The golden rule for any studio brave enough to take on Duke Nukem is that we don't really need the Duke himself. Rather, we need what Duke Nukem 3D represents, the classic old-school shooter formula that drew us to the genre in the first place. Namely:
- Huge intricate levels that encourage exploration with complex geometry, limited resources and plentiful secrets
- A massive arsenal of deeply satisfying weaponry
- Brutal no-holds-barred gameplay
- A little risque humour - but more on that later
As we know, Forever fumbled this badly. You could blatantly see how each successive developer tried to copy FPS conventions that were popular at the time, from turret sections and vehicles to the gun limits and led-by-the-nose Call Of Duty level design. The fact is that, while we have a soft spot for the Duke himself, what we actually need from a sequel is the gameplay that made it great in the first place!
However, you'd need a specific kind of developer, not to mention publisher, to be able to pull this off in today's market. Which leads us to rule number 2...
Sorry, but I don't think that Duke Nukem will work as a traditional AAA title.
We know all too well that triple-A games come with extraordinary costs and have to play it safe, pandering rather than pushing, due to the ridiculous excesses of large teams, cutting-edge visuals, extravagant marketing campaigns and ridiculous hype to live up to. Publishers often feel that they have to please everyone, and more importantly, the product ends up with so many different hands on it that the result can often be unfocused without decisive leadership.
So what Duke Nukem needs is a small, lean, hungry team with everything to prove. Budgets tight enough to deliver a tightly focused experience that knows what it is, with the safety of knowing that the money can be made back up with relatively modest sales and word-of-mouth marketing. And with a development team compact enough to push forward rather than pull in different directions as a publisher stays as hands-off as possible. Perhaps developing for PC first and foremost, before looking to adapt to console marketplaces when they're ready.
In a perfect world, I reckon that Gearbox -- or whoever owns the rights -- should have a big chat with Devolver Digital. They published the Megaton Edition, but more to the point, they have strong links with Croteam (who developed Serious Sam and clearly love Duke Nukem, hell, there's even several Duke Nukem easter eggs in the franchise!) and Flying Wild Hog (who successfully brought Shadow Warrior into the 21st century without compromising what made it great). Go on, Gearbox. There's no way gamers will trust you again with the franchise.
Rule 3: It's Not A Comedy!
Duke Nukem 3D was hilarious. From the one-liners to the flushable toilets, tongue-in-cheek enemy designs, posters and babes galore, there's no denying that it was funny.

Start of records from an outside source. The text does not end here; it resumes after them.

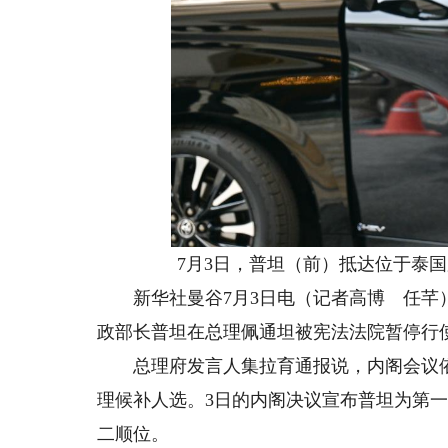
7月3日，普坦（前）抵达位于泰
新华社曼谷7月3日电（记者高博 任芊）
政部长普坦在总理佩通坦被宪法法院暂停行
总理府发言人集拉育通报说，内阁会议依
理候补人选。3日的内阁决议宣布普坦为第一
二顺位。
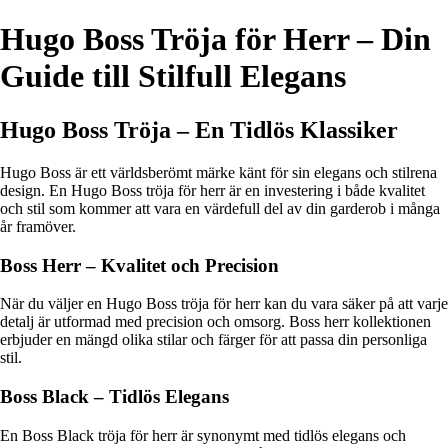
Hugo Boss Tröja för Herr – Din
Guide till Stilfull Elegans
Hugo Boss Tröja – En Tidlös Klassiker
Hugo Boss är ett världsberömt märke känt för sin elegans och stilrena
design. En Hugo Boss tröja för herr är en investering i både kvalitet
och stil som kommer att vara en värdefull del av din garderob i många
år framöver.
Boss Herr – Kvalitet och Precision
När du väljer en Hugo Boss tröja för herr kan du vara säker på att varje
detalj är utformad med precision och omsorg. Boss herr kollektionen
erbjuder en mängd olika stilar och färger för att passa din personliga
stil.
Boss Black – Tidlös Elegans
En Boss Black tröja för herr är synonymt med tidlös elegans och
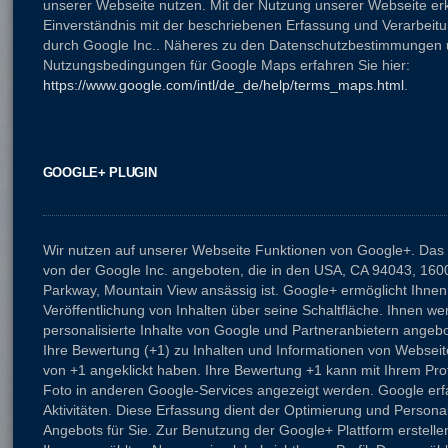
unserer Webseite nutzen. Mit der Nutzung unserer Webseite erk
Einverständnis mit der beschriebenen Erfassung und Verarbeitu
durch Google Inc.. Näheres zu den Datenschutzbestimmungen
Nutzungsbedingungen für Google Maps erfahren Sie hier:
https://www.google.com/intl/de_de/help/terms_maps.html
.
GOOGLE+ PLUGIN
Wir nutzen auf unserer Webseite Funktionen von Google+. Das 
von der Google Inc. angeboten, die in den USA, CA 94043, 160
Parkway, Mountain View ansässig ist. Google+ ermöglicht Ihnen 
Veröffentlichung von Inhalten über seine Schaltfläche. Ihnen 
personalisierte Inhalte von Google und Partneranbietern angeb
Ihre Bewertung (+1) zu Inhalten und Informationen von Webseit
von +1 angeklickt haben. Ihre Bewertung +1 kann mit Ihrem Pr
Foto in anderen Google-Services angezeigt werden. Google erf
Aktivitäten. Diese Erfassung dient der Optimierung und Persona
Angebots für Sie. Zur Benutzung der Google+ Plattform erstelle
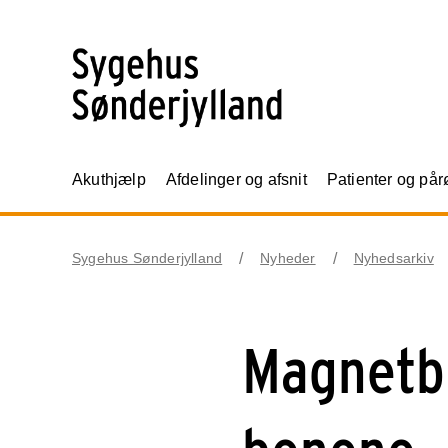
Akuthjælp
Afdelinger og afsnit
Patienter og på
Sygehus Sønderjylland
Nyheder
Nyhedsarkiv
Magnetbr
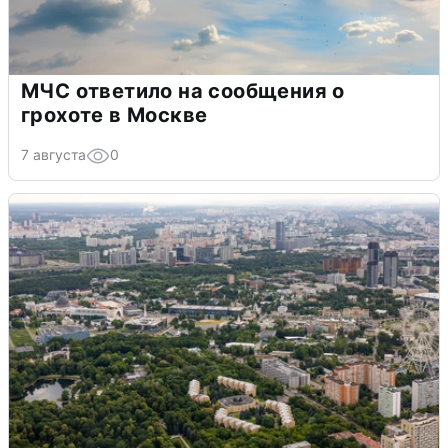
МЧС ответило на сообщения о
грохоте в Москве
7 августа
0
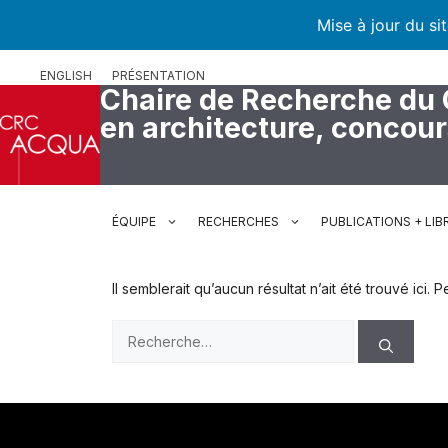
Mise à jour du si
Aller
ENGLISH
PRÉSENTATION
au
Chaire de Recherche du
contenu
en architecture, concou
ÉQUIPE
RECHERCHES
PUBLICATIONS + LIB
Il semblerait qu’aucun résultat n’ait été trouvé ici
Rechercher :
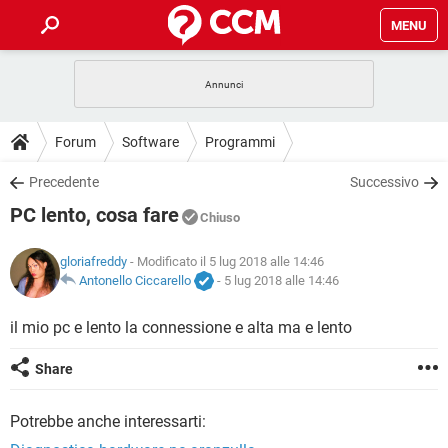
MENU
HOME
COVID-19
GAMING
GUIDE
Forum
Software
Programmi
INTRATTENIMENTO
ANDROID
COVID-19
GAMING
DOWNLOAD
Precedente
Successivo
iOS
WINDOWS 10
INTRATTENIMENTO
ANDROID
PC lento, cosa fare
INSTAGRAM
COVID-19
WHATSAPP
GAMING
Chiuso
FORUM
iOS
WINDOWS 10
TIKTOK
INTRATTENIMENTO
FACEBOOK
ANDROID
gloriafreddy
- Modificato il 5 lug 2018 alle 14:46
INSTAGRAM
COVID-19
WHATSAPP
GAMING
GLOSSARIO
Antonello Ciccarello
-
5 lug 2018 alle 14:46
HARDWARE
iOS
WINDOWS 10
TIKTOK
INTRATTENIMENTO
FACEBOOK
ANDROID
INSTAGRAM
COVID-19
WHATSAPP
GAMING
il mio pc e lento la connessione e alta ma e lento
HARDWARE
iOS
WINDOWS 10
TIKTOK
INTRATTENIMENTO
FACEBOOK
ANDROID
Share
INSTAGRAM
WHATSAPP
HARDWARE
iOS
WINDOWS 10
TIKTOK
FACEBOOK
Potrebbe anche interessarti:
INSTAGRAM
WHATSAPP
HARDWARE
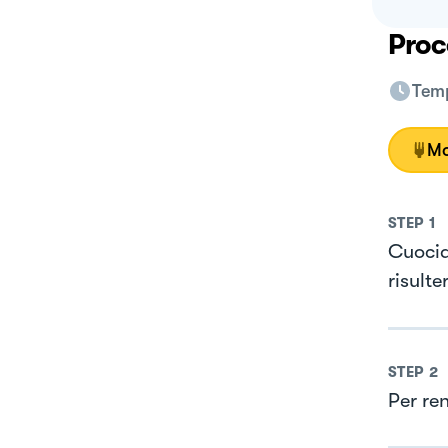
Proc
Temp
Mo
STEP
1
Cuocia
risult
STEP
2
Per ren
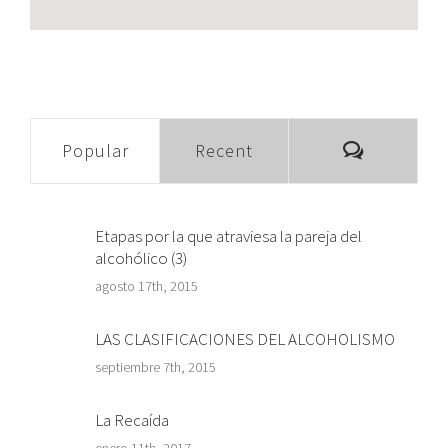
Comment
Popular
Recent
Etapas por la que atraviesa la pareja del
alcohólico (3)
agosto 17th, 2015
LAS CLASIFICACIONES DEL ALCOHOLISMO
septiembre 7th, 2015
La Recaída
enero 11th, 2017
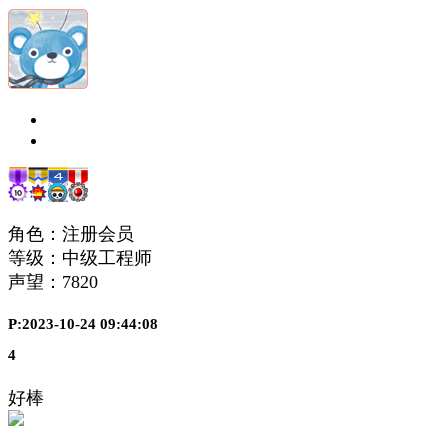
角色：注册会员
等级：中级工程师
声望：
7820
P:2023-10-24 09:44:08
4
好棒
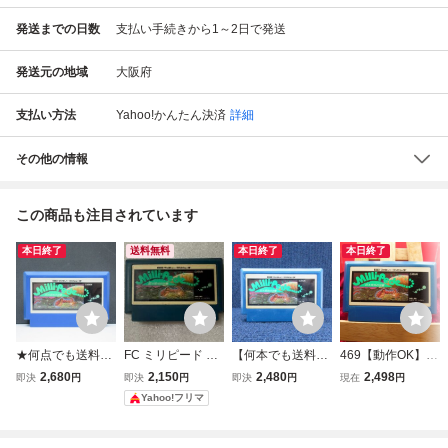
発送までの日数
支払い手続きから1～2日で発送
発送元の地域
大阪府
支払い方法
Yahoo!かんたん決済
詳細
その他の情報
この商品も注目されています
本日終了
送料無料
本日終了
本日終了
★何点でも送料１
FC ミリピード 巨
【何本でも送料23
469【動作OK】
８５円★ ミリピー
大昆虫の逆襲 ファ
0円！出品多数】
ミリピード 巨大昆
2,680
2,150
2,480
2,498
即決
円
即決
円
即決
円
現在
円
ド 巨大昆虫の逆襲
ミコン ソフトのみ
ミリピード 巨大昆
虫の逆襲 ファミコ
Yahoo!フリマ
ファミコン タ7レ
Milli-Pede ATARI
虫の逆襲 ファミコ
ンソフト ATARI フ
即発送 FC ソフト
ン FC ソフト 霜3
ァミコン FC カセ
動作確認済み
レ 動作確認済み
ット ゲーム 箱説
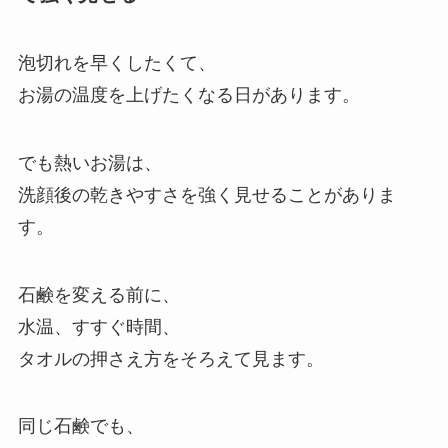
泡切れを早くしたくて、
お湯の温度を上げたくなる日があります。
でも熱いお湯は、
洗顔後の乾きやすさを強く見せることがありま
す。
石鹸を変える前に、
水温、すすぐ時間、
タオルの押さえ方をそろえて見ます。
同じ石鹸でも、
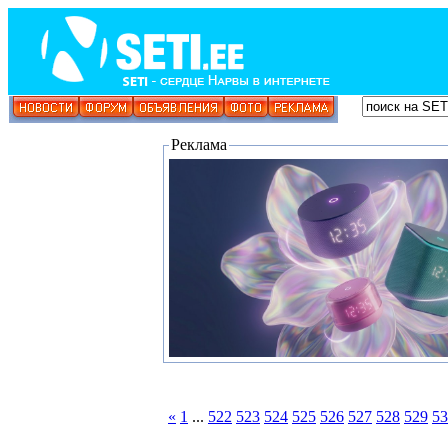
Реклама
«
1
...
522
523
524
525
526
527
528
529
53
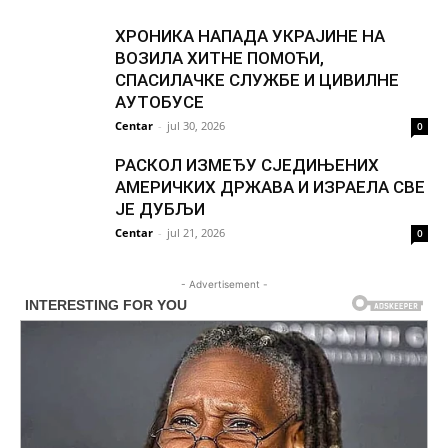
ХРОНИКА НАПАДА УКРАЈИНЕ НА
ВОЗИЛА ХИТНЕ ПОМОЋИ,
СПАСИЛАЧКЕ СЛУЖБЕ И ЦИВИЛНЕ
АУТОБУСЕ
Centar
-
jul 30, 2026
0
РАСКОЛ ИЗМЕЂУ СЈЕДИЊЕНИХ
АМЕРИЧКИХ ДРЖАВА И ИЗРАЕЛА СВЕ
ЈЕ ДУБЉИ
Centar
-
jul 21, 2026
0
- Advertisement -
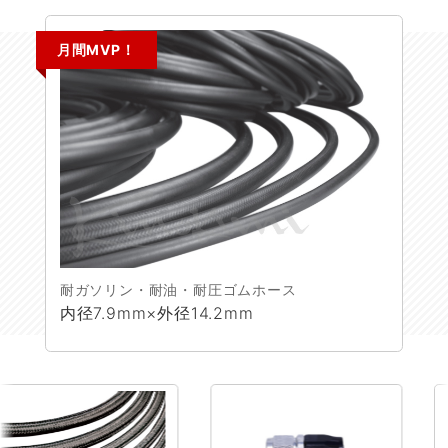
月間MVP！
耐ガソリン・耐油・耐圧ゴムホース
内径7.9mm×外径14.2mm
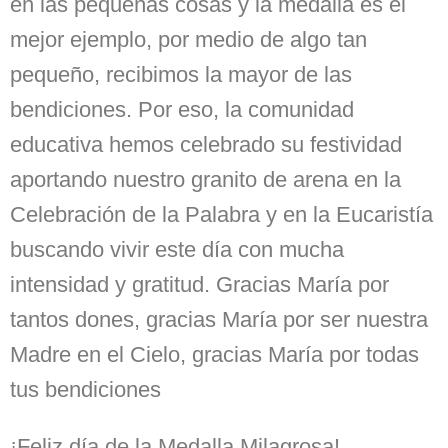
en las pequeñas cosas y la medalla es el
mejor ejemplo, por medio de algo tan
pequeño, recibimos la mayor de las
bendiciones. Por eso, la comunidad
educativa hemos celebrado su festividad
aportando nuestro granito de arena en la
Celebración de la Palabra y en la Eucaristía
buscando vivir este día con mucha
intensidad y gratitud. Gracias María por
tantos dones, gracias María por ser nuestra
Madre en el Cielo, gracias María por todas
tus bendiciones
¡Feliz día de la Medalla Milagrosa!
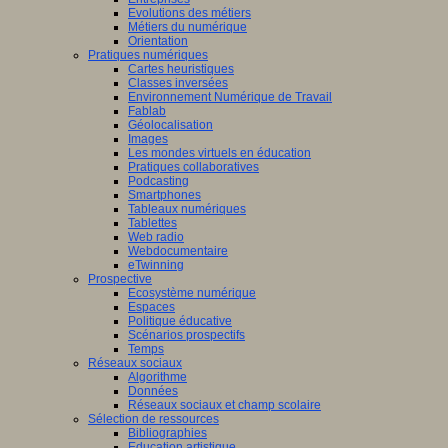
Evolutions des métiers
Métiers du numérique
Orientation
Pratiques numériques
Cartes heuristiques
Classes inversées
Environnement Numérique de Travail
Fablab
Géolocalisation
Images
Les mondes virtuels en éducation
Pratiques collaboratives
Podcasting
Smartphones
Tableaux numériques
Tablettes
Web radio
Webdocumentaire
eTwinning
Prospective
Ecosystème numérique
Espaces
Politique éducative
Scénarios prospectifs
Temps
Réseaux sociaux
Algorithme
Données
Réseaux sociaux et champ scolaire
Sélection de ressources
Bibliographies
Education artistique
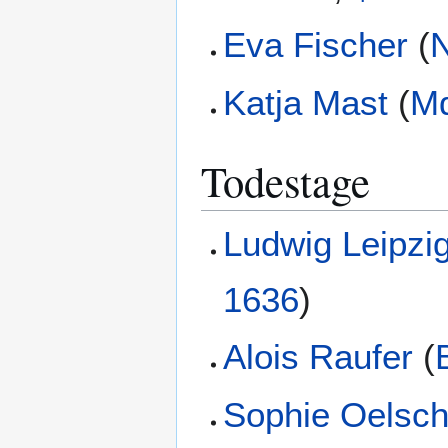
Eva Fischer
(
Katja Mast
(
M
Todestage
Ludwig Leipzi
1636
)
Alois Raufer
(
Sophie Oelsch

But. BUT! It was not a comedy game. The all-important gameplay was ruthless, tough to the point of being punishing and balls to the wall hectic. The humour came from the disconnect between the hardcore action and the zany imagery; the jokes themselves stayed in the background, the art design, the audio track, optional interactive scenery or slapstick elements cleverly woven into the gameplay itself (such as the shrink ray). It kept our higher brain constantly active and engaged while our lizard brain was desperately trying to keep us alive, and the result was a big laugh. Critically, the action never stopped just so the game could tell a joke.
Duke Nukem Forever got this dead wrong. Sometimes the gameplay hit a brick wall just so the game could make a terrible gag or attempt to parody other games, and too much of DNF was devoted to simply being 'funny.' The result was that it became a parody of itself, trying far too hard and ending up as a desperately unfunny if not slightly tragic experience. And cheapening everything as a result.
Concentrate on the action, think about ways that the Duke could be portrayed in a slightly more ironic fashion this time around, and the humour will write and design itself. The laughs should enhance the experience, not compromise it.